Consumer Decision Making Process

The consumer decision making process is made of of five steps: 1. recognition 2. information search 3. evaluation of alternatives 4. purchase and 5. post purchase behavior. This process usually takes place within a customer whether we recognize it or not. It can be applied to pretty much any product or service. Recognition is the process of determining whether you have a want or a need for a product. Information search is done by recalling past information in the memory. Evaluation of alternatives is the process of comparing the product to other brands such as a cheaper generic brand or a more expensive but more reliable brand. The purchase then takes place followed by the post purchase in which you decide if the purchase was smart or not along with if you are happy with the product.

Do you think you follow the consumer decision making process? What differences, if any take place when you make a purchase?

Wednesday, February 20, 2013

In Response to Ariana's Post

Ariana asks the question, "Do you think that expanding globally is always a positive business move, if not what are some of the disadvantages?"

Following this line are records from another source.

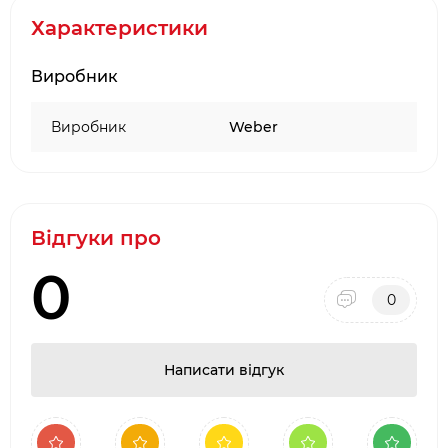
Можна мити в посудомийній машині
Характеристики
Система Weber Works доступна для Weber®
SLATE Планча та розкладний стіл для гриля
Виробник
Характеристики:
Виробник
Weber
Розмір в упаковці: 0,9 x 36,5 x 48 см
Матеріал: деревне волокно
Розмір без упаковки: 0,9 x 36,5 x 48 см
Відгуки про
0
0
Написати відгук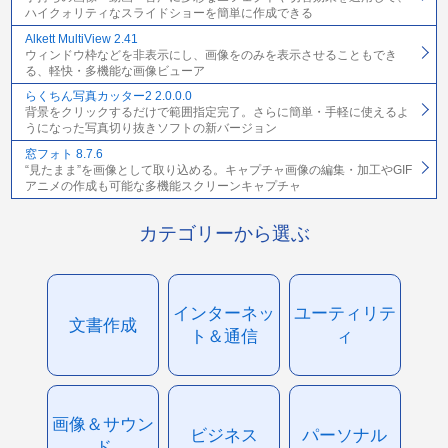
ハイクォリティなスライドショーを簡単に作成できる
Alkett MultiView 2.41
ウィンドウ枠などを非表示にし、画像をのみを表示させることもでき
る、軽快・多機能な画像ビューア
らくちん写真カッター2 2.0.0.0
背景をクリックするだけで範囲指定完了。さらに簡単・手軽に使えるよ
うになった写真切り抜きソフトの新バージョン
窓フォト 8.7.6
“見たまま”を画像として取り込める。キャプチャ画像の編集・加工やGIF
アニメの作成も可能な多機能スクリーンキャプチャ
カテゴリーから選ぶ
インターネッ
ユーティリテ
文書作成
ト＆通信
ィ
画像＆サウン
ビジネス
パーソナル
ド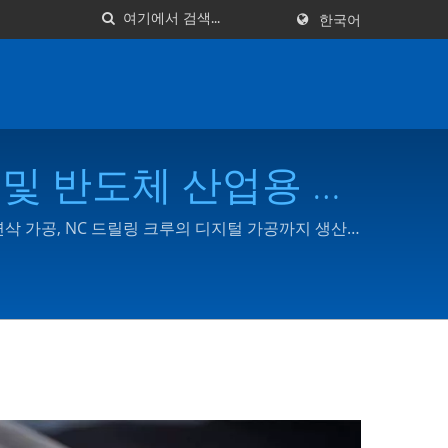
한국어
주 및 반도체 산업용 고
 Ltd.
의 연삭 가공, NC 드릴링 크루의 디지털 가공까지 생산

Ariana's post about "The globe runs of Dunkin" makes a very good point. Their slogan does not prove true to just America. Dunkin Donuts is satisfying people all over the world. I think that going global can be a positive business move if a company goes about it the right way. There is a large possibility that going global can turn out to be a disaster. One would have to make sure that their company is something that will appeal to people wherever it goes. As far as Dunkin Donuts goes, who doesn't like coffee and donuts? As long as the company molds their business for the market (curry flavored donuts) then going global will be a huge success. 

What other companies do you think have successfully gone global? Are there any they have not been successful globally?